A GCS score of 15 does not always signify return to normative cognitive function. Individuals with a GCS score of 15 who are acutely cognitively impaired are at risk of not being accurately identified. The addition of an amnesia score to the GCS in the Abbreviated Westmead Post-traumatic Amnesia Scale will assist in making a diagnosis of mTBI.

摘要

目的

研究简化版韦斯特米德创伤后遗忘量表(该量表包括格拉斯哥昏迷量表[GCS]和用于测量遗忘的3张图片卡片)在识别轻度创伤性脑损伤(mTBI)个体是否存在创伤后遗忘方面的效用。

设计

使用简化版韦斯特米德创伤后遗忘量表数据进行的前瞻性研究。

地点

创伤医院。

参与者

2011年4月至9月间就诊的可能患有mTBI的个体(N = 252;年龄范围18 - 65岁;平均年龄37.4±13.9岁;77%为男性)。

干预措施

实施简化版韦斯特米德创伤后遗忘量表。

主要观察指标

GCS和简化版韦斯特米德创伤后遗忘量表的通过/未通过率。

结果

其中169人(平均年龄35.1±13.6岁;77%为男性)接受了该量表测试。
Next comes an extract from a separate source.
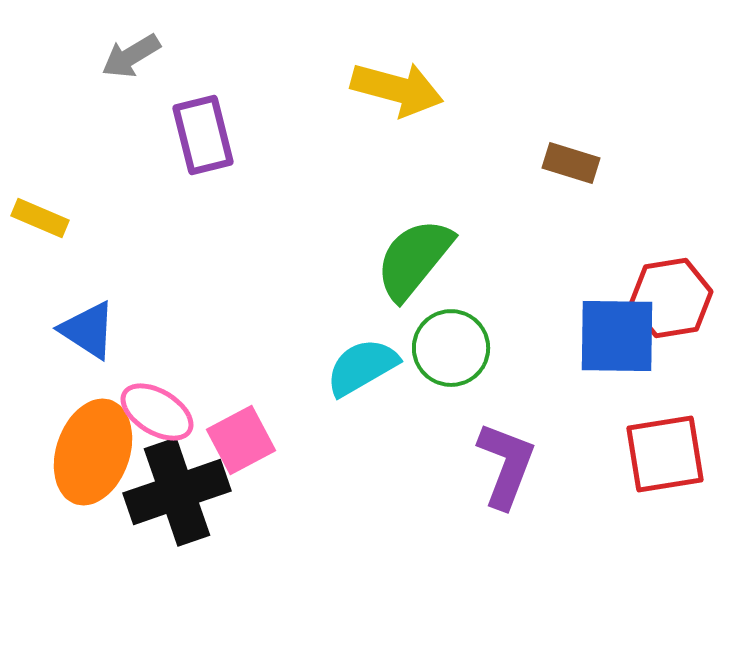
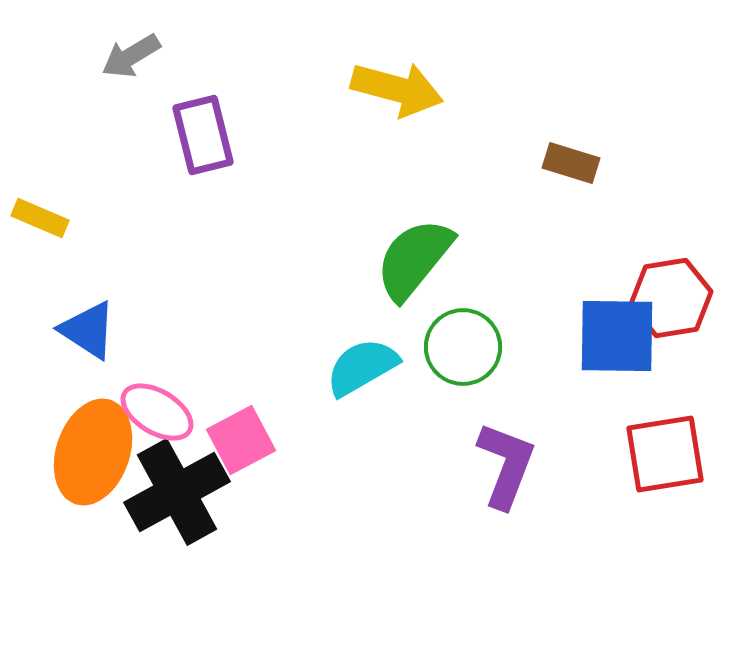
green circle: moved 12 px right, 1 px up
black cross: rotated 10 degrees counterclockwise
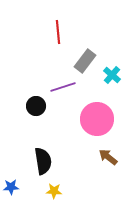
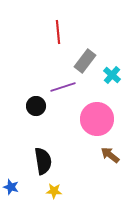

分诊后中位数121分钟(四分位间距89 - 205分钟)达到通过/未通过的测试结果。在未通过测试的45人中,31人(69%)的GCS评分为15分。未通过测试的可能性与年龄较大(优势比[OR]为1.03;95%置信区间[CI]为1.02 - 1.06;P <.05)、饮酒(OR为3.09;95% CI为1.42 - 6.74;P <.01)以及量表测试时间更接近受伤时间(OR为0.99;95% CI为0.99 - 1.00;P <.05)有关。未通过测试的人中有19人(42%)饮酒,11人的GCS评分为15分,8人的GCS评分为14分。

结论

GCS评分为15分并不总是意味着恢复到正常认知功能。GCS评分为15分但存在急性认知障碍的个体有未被准确识别的风险。简化版韦斯特米德创伤后遗忘量表中在GCS基础上增加遗忘评分将有助于mTBI的诊断。